▶ _Dataset records_:

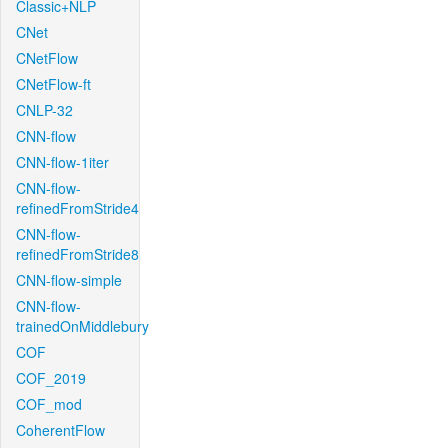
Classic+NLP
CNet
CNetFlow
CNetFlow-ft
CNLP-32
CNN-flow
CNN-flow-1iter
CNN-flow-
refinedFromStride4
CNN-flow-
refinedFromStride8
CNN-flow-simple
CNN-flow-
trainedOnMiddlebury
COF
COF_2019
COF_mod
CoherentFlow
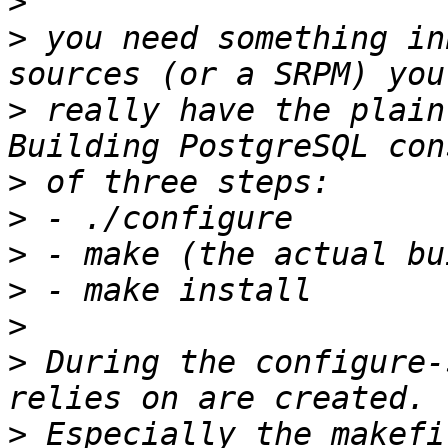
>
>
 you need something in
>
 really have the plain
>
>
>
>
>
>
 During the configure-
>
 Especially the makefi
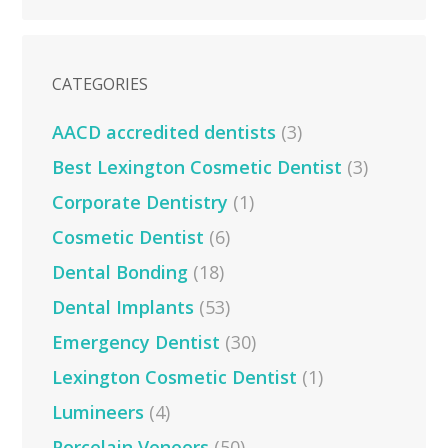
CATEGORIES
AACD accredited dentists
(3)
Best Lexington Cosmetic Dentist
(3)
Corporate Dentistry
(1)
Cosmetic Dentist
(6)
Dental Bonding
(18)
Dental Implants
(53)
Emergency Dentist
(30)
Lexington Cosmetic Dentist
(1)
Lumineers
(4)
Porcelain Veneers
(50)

==

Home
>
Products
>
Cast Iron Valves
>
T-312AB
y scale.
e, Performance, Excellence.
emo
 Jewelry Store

--

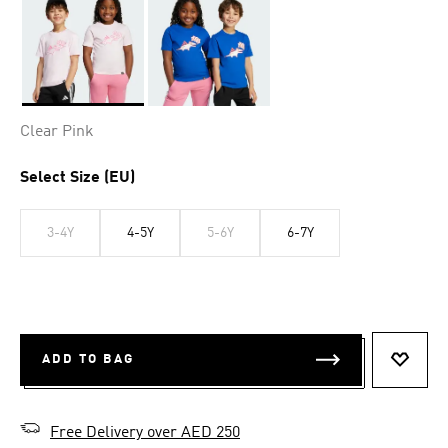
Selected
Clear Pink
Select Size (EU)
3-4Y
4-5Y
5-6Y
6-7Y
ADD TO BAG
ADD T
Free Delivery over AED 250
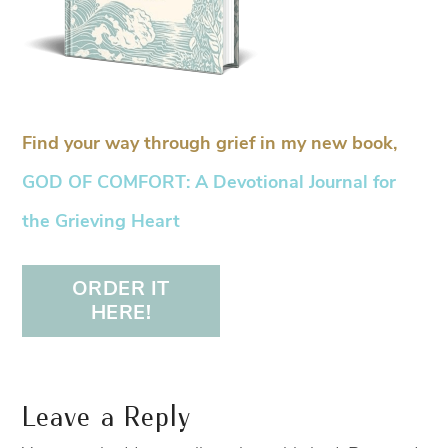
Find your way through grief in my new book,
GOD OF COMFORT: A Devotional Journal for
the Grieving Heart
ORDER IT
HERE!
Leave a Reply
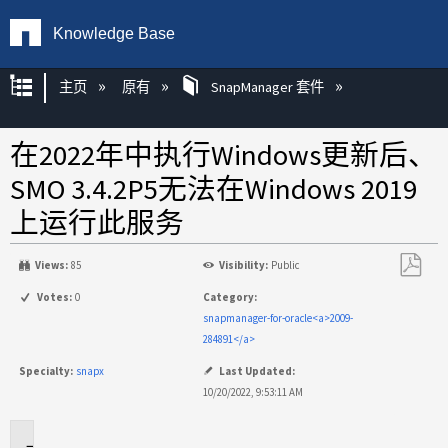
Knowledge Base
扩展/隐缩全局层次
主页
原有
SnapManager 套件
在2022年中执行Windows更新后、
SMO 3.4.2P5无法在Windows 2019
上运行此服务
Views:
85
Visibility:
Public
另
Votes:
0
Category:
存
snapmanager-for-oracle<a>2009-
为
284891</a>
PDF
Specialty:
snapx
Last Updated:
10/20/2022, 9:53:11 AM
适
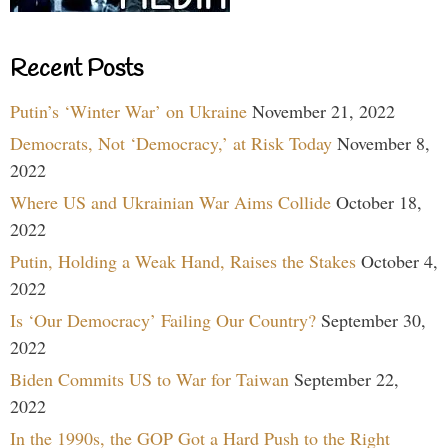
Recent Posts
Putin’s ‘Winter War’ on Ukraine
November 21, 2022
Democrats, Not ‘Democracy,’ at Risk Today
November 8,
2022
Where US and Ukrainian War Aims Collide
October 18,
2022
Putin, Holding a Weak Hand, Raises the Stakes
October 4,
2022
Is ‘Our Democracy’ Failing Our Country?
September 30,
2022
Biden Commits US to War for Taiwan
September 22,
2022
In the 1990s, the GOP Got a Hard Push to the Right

▶ _Exercise aim_: Please render the data as a numbered list, starting at the line that contains "Recent Posts" and ending at the line that contains "In the 1990s, the", and leave out any blank lines.

▶ _Reply_:
1. Recent Posts
2. Putin’s ‘Winter War’ on Ukraine
3. November 21, 2022
4. Democrats, Not ‘Democracy,’ at Risk Today
5. November 8,
6. 2022
7. Where US and Ukrainian War Aims Collide
8. October 18,
9. 2022
10. Putin, Holding a Weak Hand, Raises the Stakes
11. October 4,
12. 2022
13. Is ‘Our Democracy’ Failing Our Country?
14. September 30,
15. 2022
16. Biden Commits US to War for Taiwan
17. September 22,
18. 2022
19. In the 1990s, the GOP Got a Hard Push to the Right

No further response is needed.